# Pikevilla



## Brad Anderson (Apr 1, 2002)

Has anybody encountered the never ending schools of pike on DL this year. I'm sure if you've fished on DL this year you've caught a couple at least. The last 3 outings to DL have produced at least 100 northerns a day, thats only what I caught. How can a walleye even get a chance to bite when there a literally 1000's of northerns swimming around?? I thought that spearing would bring the population down, but now am fearing that all spearing is doing is getting rid of the real big pike and leaving the lake infested with 5 pounders. Any insights??


----------



## cootkiller (Oct 23, 2002)

The game and fish raised the limit to five northerns a day in the devils lake chain to combat just this problem.
Thing is most boat fisherman and alot of shore fisherman just throw all the pike they catch back. This is not helping in controlling the population. Last night my fiance and I caught five at a little secret bridge.

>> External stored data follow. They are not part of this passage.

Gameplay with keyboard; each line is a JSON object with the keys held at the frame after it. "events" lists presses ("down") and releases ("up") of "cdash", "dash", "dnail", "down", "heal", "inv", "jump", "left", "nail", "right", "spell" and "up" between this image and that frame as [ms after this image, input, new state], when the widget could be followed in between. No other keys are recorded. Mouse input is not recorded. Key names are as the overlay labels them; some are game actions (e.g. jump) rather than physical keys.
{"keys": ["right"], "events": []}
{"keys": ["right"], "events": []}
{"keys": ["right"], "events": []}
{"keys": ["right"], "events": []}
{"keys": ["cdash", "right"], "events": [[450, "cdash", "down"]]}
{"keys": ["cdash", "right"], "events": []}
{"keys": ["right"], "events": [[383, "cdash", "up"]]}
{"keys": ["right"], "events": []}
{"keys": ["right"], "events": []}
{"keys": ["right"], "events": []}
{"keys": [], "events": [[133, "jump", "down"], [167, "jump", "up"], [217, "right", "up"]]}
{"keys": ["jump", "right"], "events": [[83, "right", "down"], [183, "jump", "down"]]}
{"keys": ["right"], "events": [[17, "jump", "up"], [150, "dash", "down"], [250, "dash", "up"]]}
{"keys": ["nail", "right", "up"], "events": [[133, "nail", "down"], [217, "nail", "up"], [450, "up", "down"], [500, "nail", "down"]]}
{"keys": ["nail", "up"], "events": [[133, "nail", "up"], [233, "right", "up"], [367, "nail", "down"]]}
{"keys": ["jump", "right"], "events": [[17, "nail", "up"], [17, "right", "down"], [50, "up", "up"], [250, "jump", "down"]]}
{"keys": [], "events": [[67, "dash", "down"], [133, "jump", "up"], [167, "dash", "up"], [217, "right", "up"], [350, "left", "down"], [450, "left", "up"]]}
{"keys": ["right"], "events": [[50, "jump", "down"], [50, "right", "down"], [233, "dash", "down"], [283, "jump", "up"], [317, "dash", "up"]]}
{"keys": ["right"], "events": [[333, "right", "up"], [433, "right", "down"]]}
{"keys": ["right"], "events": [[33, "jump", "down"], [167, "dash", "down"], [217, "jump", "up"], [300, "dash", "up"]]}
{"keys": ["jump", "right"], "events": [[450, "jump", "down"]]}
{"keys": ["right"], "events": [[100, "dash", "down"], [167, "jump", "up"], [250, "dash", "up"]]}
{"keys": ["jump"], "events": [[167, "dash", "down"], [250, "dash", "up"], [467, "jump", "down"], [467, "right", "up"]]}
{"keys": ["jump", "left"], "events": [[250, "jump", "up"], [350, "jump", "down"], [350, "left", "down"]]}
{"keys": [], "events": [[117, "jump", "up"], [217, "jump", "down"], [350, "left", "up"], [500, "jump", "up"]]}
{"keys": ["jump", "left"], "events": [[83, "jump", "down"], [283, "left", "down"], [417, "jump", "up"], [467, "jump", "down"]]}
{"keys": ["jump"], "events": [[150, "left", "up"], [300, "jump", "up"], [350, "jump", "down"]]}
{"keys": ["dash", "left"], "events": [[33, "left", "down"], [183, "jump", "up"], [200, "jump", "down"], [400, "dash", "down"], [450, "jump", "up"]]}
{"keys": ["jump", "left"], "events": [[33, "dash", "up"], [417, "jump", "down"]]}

We caught one that was maybe six pound and it had a 9 or 10 inch perch in it. 
I love pike, and those 100 pike days are awesome, still waiting for my first century mark this year.

cootkiller


----------



## Miller (Mar 2, 2002)

Could also help explain why there isn't the perch population like there was a few years ago.5 pound pike are good eating,very similar to a walleye.Might be time to promote taking these class of fish.


----------



## jig head (Mar 24, 2002)

They took all my jigs


----------



## Brad Anderson (Apr 1, 2002)

Well my theory proved to be true after all. A person can catch pike in the worst of conditions, all day long. Saturday was probably the worst day, weather wise, of fishing yet this year. Even with the terrible weather the northerns continued to be ferocious. I watched a guy next to us, fishing specifically for pike, catch 6 pike out of 7 casts. All were 5-6 lbs


----------



## Brad Anderson (Apr 1, 2002)

"Pike" was the catch phrase yesterday. Minnows=lotsa pike. It seemed that as soon as the minnow would hit the water, that a pike had already made dinner of it. Out of all the poeple I saw fishing, only one group was keeping pike. Walleye fishing has to pick up one of these days. With devastating combinations of a east wind, front after front, clouds and rain; no wonder walleyes haven't been biting. Well its back to fleet farm to replenish the tackle box. I might have well just threw my lures in the lake yesterday, since the northerns were stealing them that fast. I did see one pike that weighed approx 20 lbs, which was released. Otherwise 5 ponders all around.


----------